I have data set in following format:
STATION CODE DATE HOUR hr_rain
SHIVAMOGGA 163 06/09/18 00 1.0
SHIVAMOGGA 163 06/09/18 04 1.0
SHIVAMOGGA 163 06/09/18 05 NA
SHIVAMOGGA 163 06/09/18 06 1.5
SHIVAMOGGA 163 06/09/18 07 2.5
SHIVAMOGGA 163 06/09/18 08 NA
SHIVAMOGGA 163 06/09/18 09 0.0
SHIVAMOGGA 163 06/09/18 10 0.5
SHIVAMOGGA 163 06/09/18 11 0.5
SHIVAMOGGA 163 06/09/18 12 NA
SHIVAMOGGA 163 06/09/18 13 NA
SHIVAMOGGA 163 06/09/18 14 0.5
SHIVAMOGGA 163 06/09/18 15 0.5
SHIVAMOGGA 163 06/09/18 16 0.5
SHIVAMOGGA 163 06/09/18 17 0.5
SHIVAMOGGA 163 06/09/18 18 0.5
SHIVAMOGGA 163 06/09/18 19 0.5
SHIVAMOGGA 163 06/10/19 03 0.5
SHIVAMOGGA 163 06/10/19 05 NA
SHIVAMOGGA 163 06/10/19 06 NA
SHIVAMOGGA 163 06/10/19 07 NA
SHIVAMOGGA 163 06/10/19 08 0.5
SHIVAMOGGA 163 06/10/19 09 0.0
SHIVAMOGGA 163 06/10/19 10 0.0
Here the parameter rainfall is in hourly accumulated format. I'm interested into hourly rainfall rate. The measurement starts everyday at 09 HOUR & sometimes observations are missing, so I tried to fill NA values (3 or more consecutive NA's will be left unchanged and consecutive NA's less than 2 in number are replaced & NA's at 8 HOUR has given the previous value) by grouping for 09 HOUR.
df1 <- df %>%
group_by(STATION, CODE, gr = cumsum(HOUR == '09')) %>%
mutate(hr_rain = na.approx(hr_Rain, rule = 2, maxgap = 2, na.rm = FALSE))

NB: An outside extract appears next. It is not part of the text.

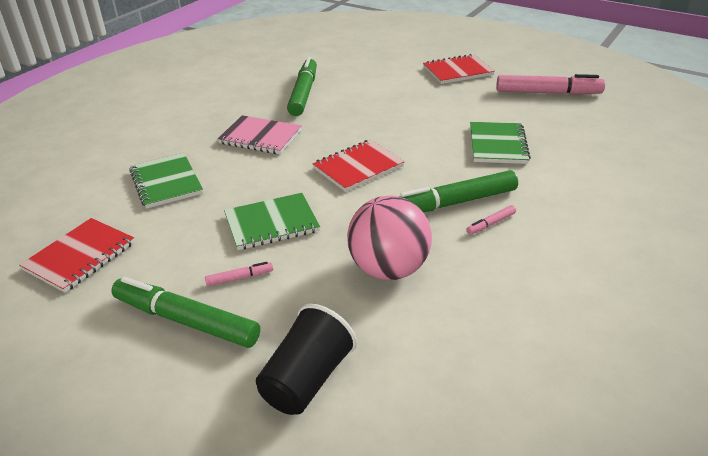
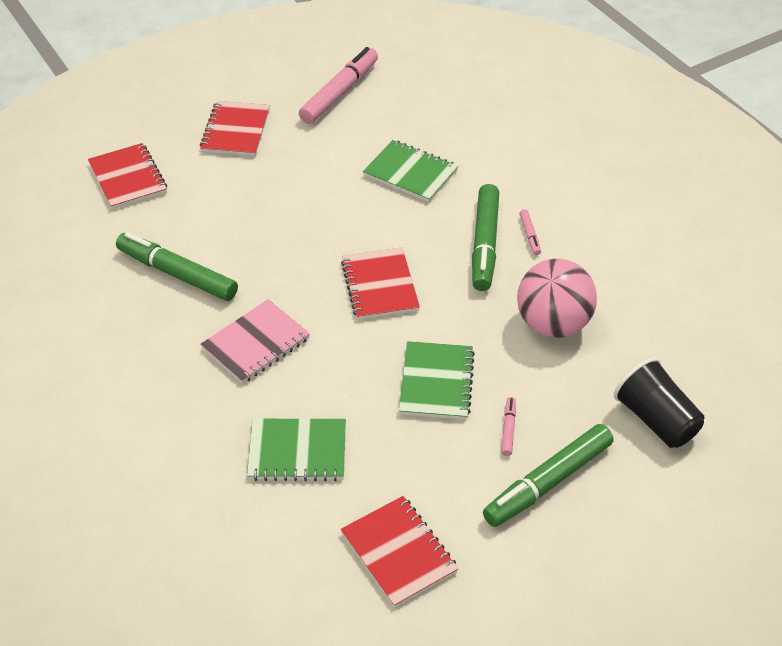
camera: 65 degrees left, 10 degrees up
none -> red notebook [88,143,167,210]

Again to calculate hourly rainfall rate I tried to group df1
with:
hourly_df <- df1 %>%
group_by(STATION, CODE , grp = cumsum(HOUR == '09')) %>%
mutate(RAINFALL = hr_rain - lag(hr_rain, default = 0))
But it's not working. It creates first group and then second group continues till end of dataframe. The result is coming like:
STATION CODE DATE HOUR hr_rain NUM_NA gp grp RAINFALL
SHIVAMOGGA 163 06/09/18 00 1.0 2 0 0 1
SHIVAMOGGA 163 06/09/18 04 1.0 2 0 0 0
SHIVAMOGGA 163 06/09/18 05 1.25 1 0 0 0.25
SHIVAMOGGA 163 06/09/18 06 1.5 1 0 0 0.25
SHIVAMOGGA 163 06/09/18 07 2.5 1 0 0 1
SHIVAMOGGA 163 06/09/18 08 2.5 1 0 0 0
SHIVAMOGGA 163 06/09/18 09 0.0 1 1 1 -2.5
SHIVAMOGGA 163 06/09/18 10 0.5 2 1 1 0.5
SHIVAMOGGA 163 06/09/18 11 0.5 2 1 1 0
SHIVAMOGGA 163 06/09/18 12 0.5 2 1 1 0
SHIVAMOGGA 163 06/09/18 13 0.5 2 1 1 0
SHIVAMOGGA 163 06/09/18 14 0.5 7 1 1 0
SHIVAMOGGA 163 06/09/18 15 0.5 7 1 1 0
SHIVAMOGGA 163 06/09/18 16 0.5 7 1 1 0
SHIVAMOGGA 163 06/09/18 17 0.5 7 1 1 0
SHIVAMOGGA 163 06/09/18 18 0.5 7 1 1 0
SHIVAMOGGA 163 06/09/18 19 0.5 7 1 1 0
SHIVAMOGGA 163 06/10/19 03 0.5 7 1 1 0
SHIVAMOGGA 163 06/10/19 05 NA 3 1 1 NA
SHIVAMOGGA 163 06/10/19 06 NA 3 1 1 NA
SHIVAMOGGA 163 06/10/19 07 NA 3 1 1 NA
SHIVAMOGGA 163 06/10/19 08 0.5 1 1 1 0.5
SHIVAMOGGA 163 06/10/19 09 0.0 2 2 1 -0.5
SHIVAMOGGA 163 06/10/19 10 0.0 2 2 1 0
With this for 9 HOUR I'm getting negative values, which I want to start with value of hr_rain (that's why I was trying to create another grouping by 09 HOUR) for that field. Thanks in advance for any help!